The trouble is, by the time the spreadsheet is knocking against the ceiling of possibility and the client is coming to me for help, they often feel that it is insurmountable to shift things over to a new software. It would take a substantial interruption of operations or an investment of one person’s time and effort more than they can squeeze in order to get it done. Most small businesses don’t have a staff member — even someone in operations — dedicated to organising systems or managing migrations. There’s not enough work to justify a full-time salary. And contracting a consultant or software expert can be costly. I fully sympathise with the situation the businesses are in, and in all likelihood the One Spreadsheet will continue to Rule Them All.
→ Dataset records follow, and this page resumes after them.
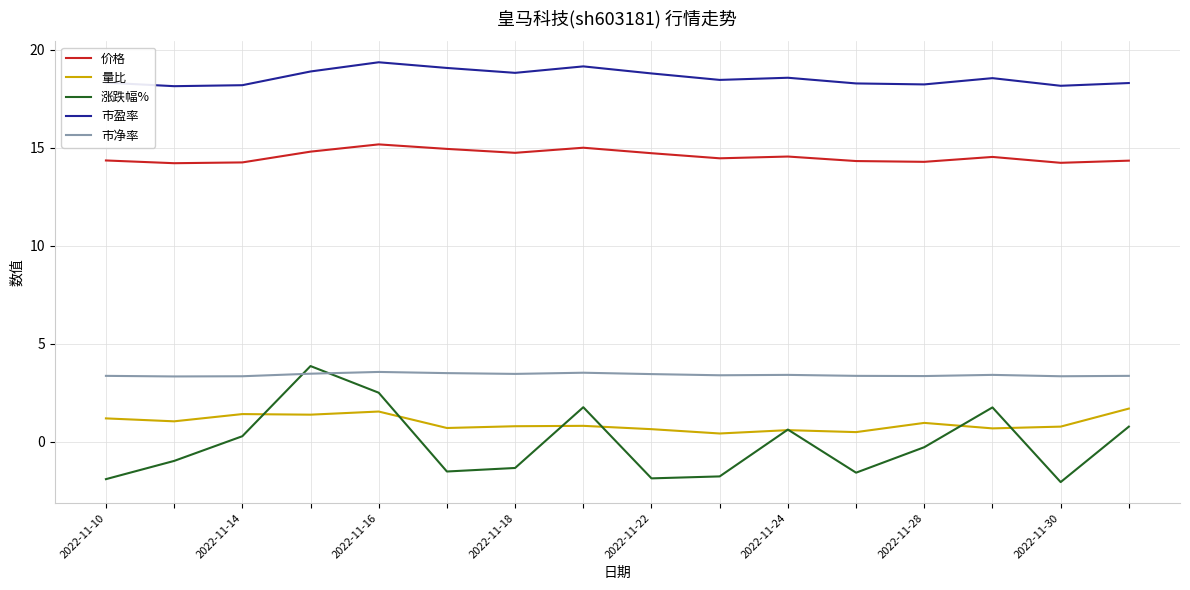

Which series has the largest total across all categories?

市盈率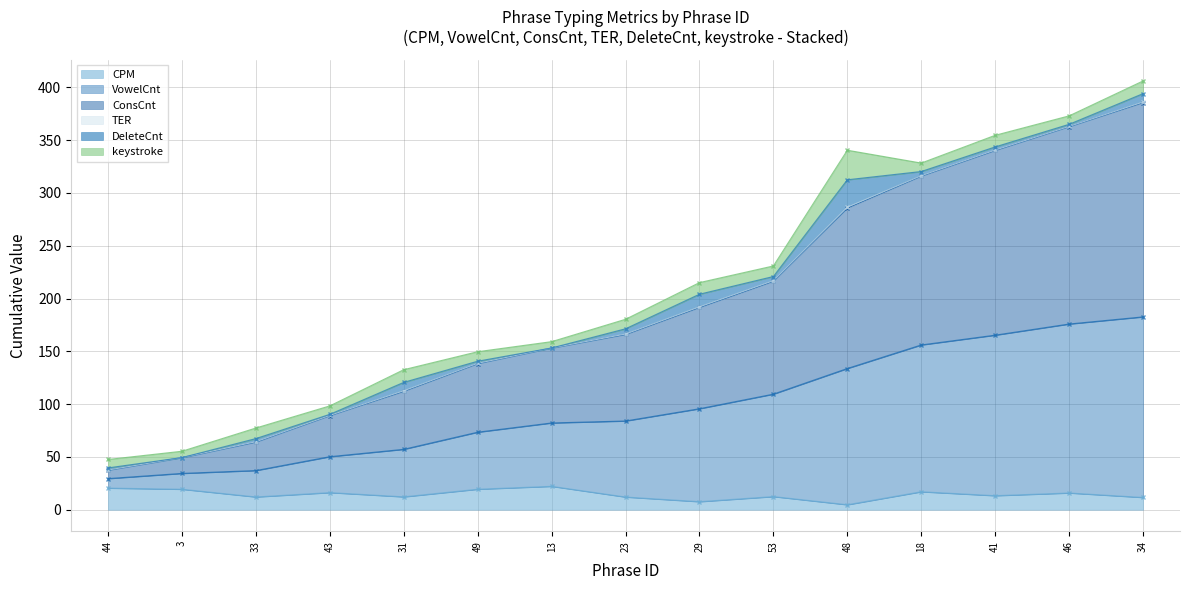

Between 23 and 46, which is larger?

46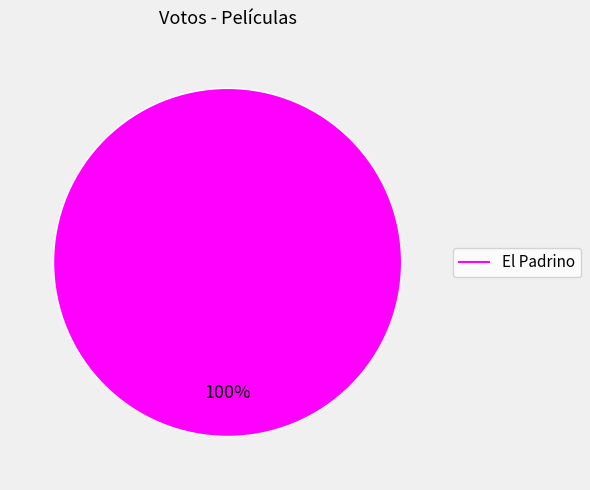

Is there a majority slice in this chart?

Yes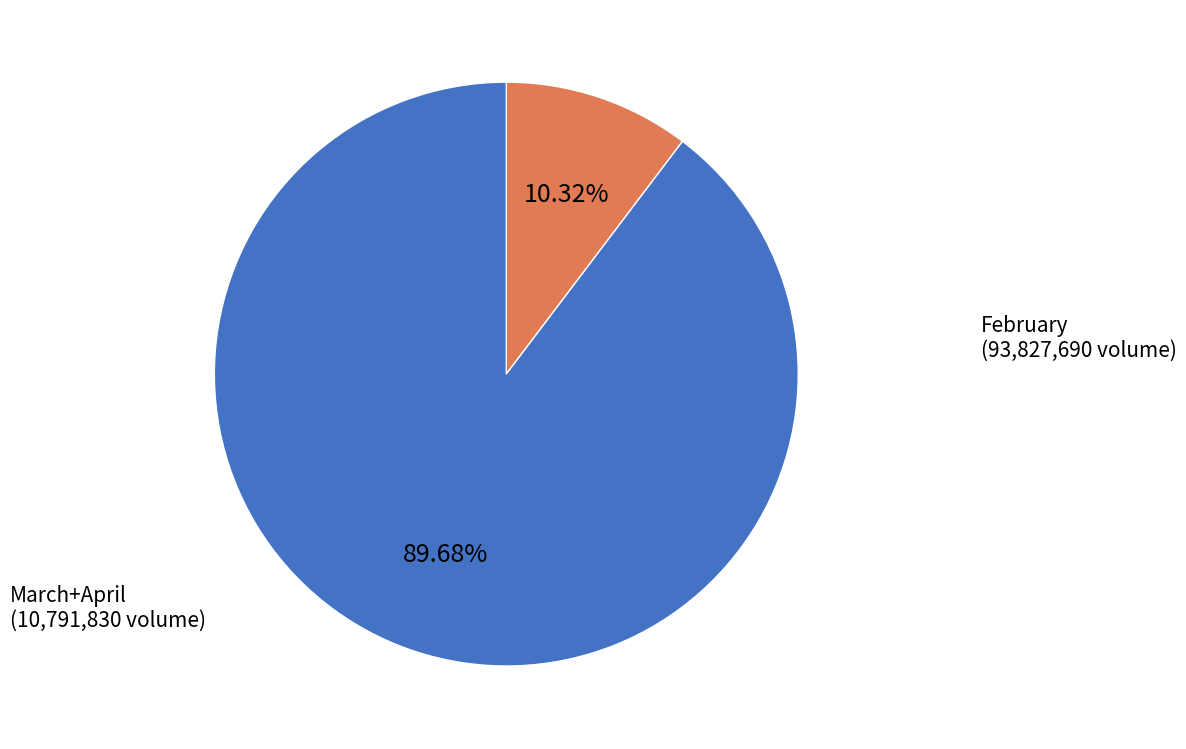

Which category accounts for the majority?

February (93,827,690 volume)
For businesses that are not yet in this predicament but can see some of the symptoms emerging, my advice is to think critically about whether a spreadsheet is really the right tool for that next feature you want to add. Even half an hour of considered research into the different softwares available will get you further than most people. Watch a couple YouTube tutorials and see if you like the user interface. Check the pricing page and see if you can fit it into your budget. The more you do this, the more you will start to get a feel for the software landscape, and the next time you think to add something to the spreadsheet, you might get a healthy little alarm bell in your head that says “maybe it’s time”.

If you want your spreadsheet to send you an email each time a status column dropdown menu contains a certain value, it might be time to go. If you’ve Googled around a bit for a solution to a problem and the only answer is Apps Script and you’ve never coded in your life, it’s probably time to go. If you start a new tab and the automatic name is Sheet53, it’s definitely time to go.

Expand your toolkit beyond the hammer and reap the rewards of well-structured business systems that can last long into the future.